Two bikes it is. Despite one of the bikes having actually been registered in the State of Wisconsin in the last three years, neither was in much better condition than the first. Both engines were seized, and the front end of one had been robbed of its forks, wheel and handlebars to further someone else’s project. With both “bikes” loaded into the truck, I made the roughly 650-mile journey back to Kansas. Over the course of the next 24 months, I worked at a hobbyist’s pace, deconstructing all the bikes and taking stock of useable parts with the loose objective of combining them into a running motorcycle.

Last month, I made yet another objectively ignorant decision. On Sunday, Jan. 6, 2019, AHRMA announced the 2019 race schedule. A road race at Heartland Motorsports Park in Topeka — no more than 5 miles from our office — was added to the year’s events. Despite having no race bike, no race experience, intermediate mechanical aptitude and irrefutably questionable judgement, I proclaimed, “I’m gonna race!” And with that proclamation, the challenge was born.

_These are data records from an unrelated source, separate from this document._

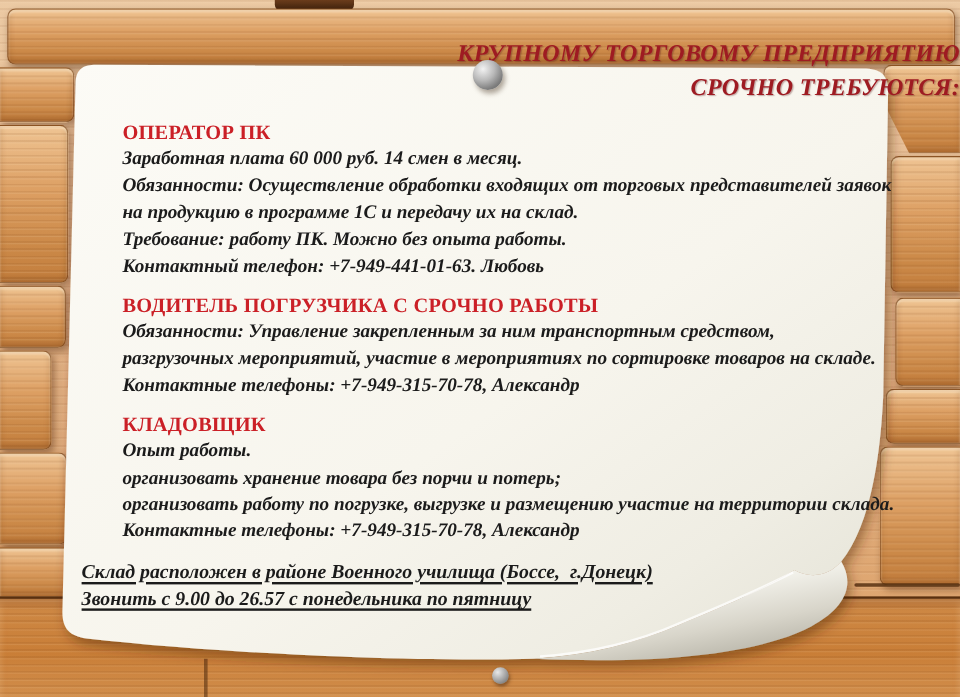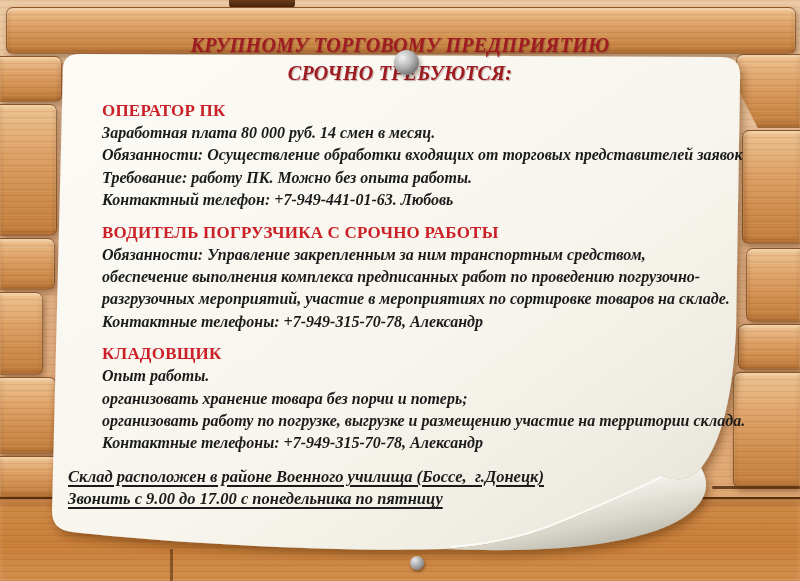--- a/index.html
+++ b/index.html
@@ -57,21 +57,21 @@
   
   .pin { position: absolute; border-radius: 50%; }
   .pin-top { left: 394px; top: 50px; width: 25px; height: 25px;
     background: radial-gradient(circle at 34% 30%, #f2f2f2, #b9b9b9 40%, #808080 70%, #565656 100%);
     box-shadow: 2px 3px 4px rgba(60,40,20,.4); }
   .pin-bottom { left: 410px; top: 556px; width: 14px; height: 14px;
     background: radial-gradient(circle at 34% 30%, #e8e8e8, #9f9f9f 55%, #606060 100%);
     box-shadow: 1px 2px 3px rgba(60,30,10,.5); }
   
   .title {
-    position: absolute; left: 0; top: 31px; width: 800px; text-align: center;
+    position: absolute; left: 0; top: 31px; width: 800px; text-align: right;
     font-style: italic; font-weight: bold; font-size: 20px; line-height: 28px;
     color: #9e1b22; letter-spacing: .3px;
     text-shadow: 1px 1px 1px rgba(90,30,30,.35);
   }
   .content { position: absolute; left: 68px; top: 100px; width: 670px; color: #1b1b1b; }
   .vacancy { margin-bottom: 10px; margin-left: 34px; }
   .vh { font-size: 17px; font-weight: bold; font-style: normal;
         color: #cb2027; line-height: 22px; letter-spacing: .2px; }
   .vl { font-size: 16px; font-weight: bold; font-style: italic;
         line-height: 22.4px; white-space: nowrap; }
@@ -145,45 +145,45 @@
 
   <div class="title">
     <div>КРУПНОМУ ТОРГОВОМУ ПРЕДПРИЯТИЮ</div>
     <div>СРОЧНО ТРЕБУЮТСЯ:</div>
   </div>
 
   <div class="content">
 
     <section class="vacancy">
       <h2 class="vh">ОПЕРАТОР ПК</h2>
-      <div class="vl">Заработная плата 80 000 руб. 14 смен в месяц.</div>
+      <div class="vl">Заработная плата 60 000 руб. 14 смен в месяц.</div>
       <div class="vl">Обязанности: Осуществление обработки входящих от торговых представителей заявок</div>
+      <div class="vl">на продукцию в программе 1С и передачу их на склад.</div>
       <div class="vl">Требование: работу ПК. Можно без опыта работы.</div>
       <div class="vl">Контактный телефон: +7-949-441-01-63. Любовь</div>
     </section>
 
     <section class="vacancy">
       <h2 class="vh">ВОДИТЕЛЬ ПОГРУЗЧИКА С СРОЧНО РАБОТЫ</h2>
       <div class="vl">Обязанности: Управление закрепленным за ним транспортным средством,</div>
-      <div class="vl">обеспечение выполнения комплекса предписанных работ по проведению погрузочно-</div>
       <div class="vl">разгрузочных мероприятий, участие в мероприятиях по сортировке товаров на складе.</div>
       <div class="vl">Контактные телефоны: +7-949-315-70-78, Александр</div>
     </section>
 
     <section class="vacancy">
       <h2 class="vh">КЛАДОВЩИК</h2>
       <div class="vl">Опыт работы.</div>
       <div class="vl">организовать хранение товара без порчи и потерь;</div>
       <div class="vl">организовать работу по погрузке, выгрузке и размещению участие на территории склада.</div>
       <div class="vl">Контактные телефоны: +7-949-315-70-78, Александр</div>
     </section>
 
     <div class="footer">
       <div class="fl">Склад расположен в районе Военного училища (Боссе,  г.Донецк)</div>
-      <div class="fl">Звонить с 9.00 до 17.00 с понедельника по пятницу</div>
+      <div class="fl">Звонить с 9.00 до 26.57 с понедельника по пятницу</div>
     </div>
 
   </div>
 
   <div class="pin pin-top"></div>
   <div class="pin pin-bottom"></div>
 
 </div>
 
 </body></html>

With just under six months until race day, I began taking stock; I have a frame, painted, and an engine, 90 percent rebuilt. I have two roadworthy rims, deconstructed. I have the arrogance of the uninitiated, and I have the will to see this pile of rusty parts become a race bike, if for no other reason than to stick it to that guy in the swap meet who shouted “There’s one born every minute!”